Those of you who are a regular part of The Bridge (our contemporary service at Asbury UMC) have most likely heard me talk about my paternal grandmother, Bessie. Nearly every Sunday from the time I can remember until I was 25, our family would share a Sunday meal together. It was AMAZING. She was an incredible cook. On her dinner table, it was common to have fried chicken, macaroni and cheese (the kind where the cheese is toasted on the top), butter beans, rice, potato salad, sliced tomato and brown and serve rolls. It was carbolicious! At some point, either my dad or uncle bought her a microwave oven which she used for years to store old cool whip and butter containers for leftovers. I remember asking her why she did not use the microwave and she said something like “If you expect the food to taste good, you can’t rush it!”

We all have expectations for how life should be. For many Jews in the time of Jesus, the Messiah would be a military king that would vanquish the Romans and establish a new kingdom. Jesus had to refocus the disciples’ expectations often because they kept trying to make Him a political leader.  When “Peter” cut off the soldier’s ear in the Garden of Gethsemane, Jesus rebuked him saying, “no more of this” and healed the man (Luke 22).  Jesus knew that true redemption of the world would not come through political means. True redemption would come through transformation of hearts not through the decree of powerful political kingdoms. The hard work of redemption only comes through a long process of transformation. 

We live in an instant culture! We have come to expect not having to wait on things that we need or desire. Microwave meals, texting, Amazon Prime, streaming entertainment, self check out, the list goes on. So when we find ourselves in “The Middle” of a pause of life, our expectations are blown to bits. We expect things to get back to normal right NOW!  
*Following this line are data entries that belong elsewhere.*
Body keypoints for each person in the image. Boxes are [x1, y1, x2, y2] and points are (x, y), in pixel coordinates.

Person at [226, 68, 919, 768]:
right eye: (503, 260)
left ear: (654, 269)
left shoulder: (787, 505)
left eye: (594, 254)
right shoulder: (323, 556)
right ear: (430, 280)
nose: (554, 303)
Our expectations shape the view we have of the world.  If we expect that things will go back to normal in May and we can live life exactly the way we did about six weeks ago, we are going to be really frustrated. I was reading an article in Psychology Today as I was researching expectations for this blog. I was struck by how some of the principles mirrored our Christian values. The article gave some practical things we can do to change our expectations, such as:

  1. Empty Your Cup. What a great biblical image! Jesus prayed in the garden to “let this cup pass from me.” If we think we know everything about this virus and how we should respond, then we have no room in our cup to consider other options. Empty your cup and keep an open mind about the situation.
  2. Be Present.  As we are in “The Middle” of a crisis, it is easy to just look forward to it being over rather than living in the moment. We are going through a very difficult time; this is a defining moment in the history of our world. Don’t miss the opportunities that are here in “The Middle.” In the first chapter of the book of James, we are encouraged to look for things we can learn during hard times. If we are not present in the moment, we will miss some of the lessons–time to spend with family, time to read, time to pray  and discover where Jesus may be telling you, “no more of this.”
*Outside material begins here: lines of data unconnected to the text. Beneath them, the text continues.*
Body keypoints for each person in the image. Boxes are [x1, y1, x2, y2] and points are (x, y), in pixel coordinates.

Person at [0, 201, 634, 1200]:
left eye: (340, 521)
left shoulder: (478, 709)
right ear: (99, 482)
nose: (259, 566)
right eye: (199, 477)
We are all experiencing this pandemic from a different perspective. I read on Facebook this week that we are in the same storm together but just not on the same boat. For some, this is a welcome pause. For many, it’s inconvenient. For others, it’s financially devastating. For more, a time to mourn loved ones. When we approach life with an open mind (Empty Cup) we can help people process what is happening (Be Present). The reality is there are no quick fixes for the place we find our world in today.  Like the disciples, we are in for the long haul and need to change our expectations.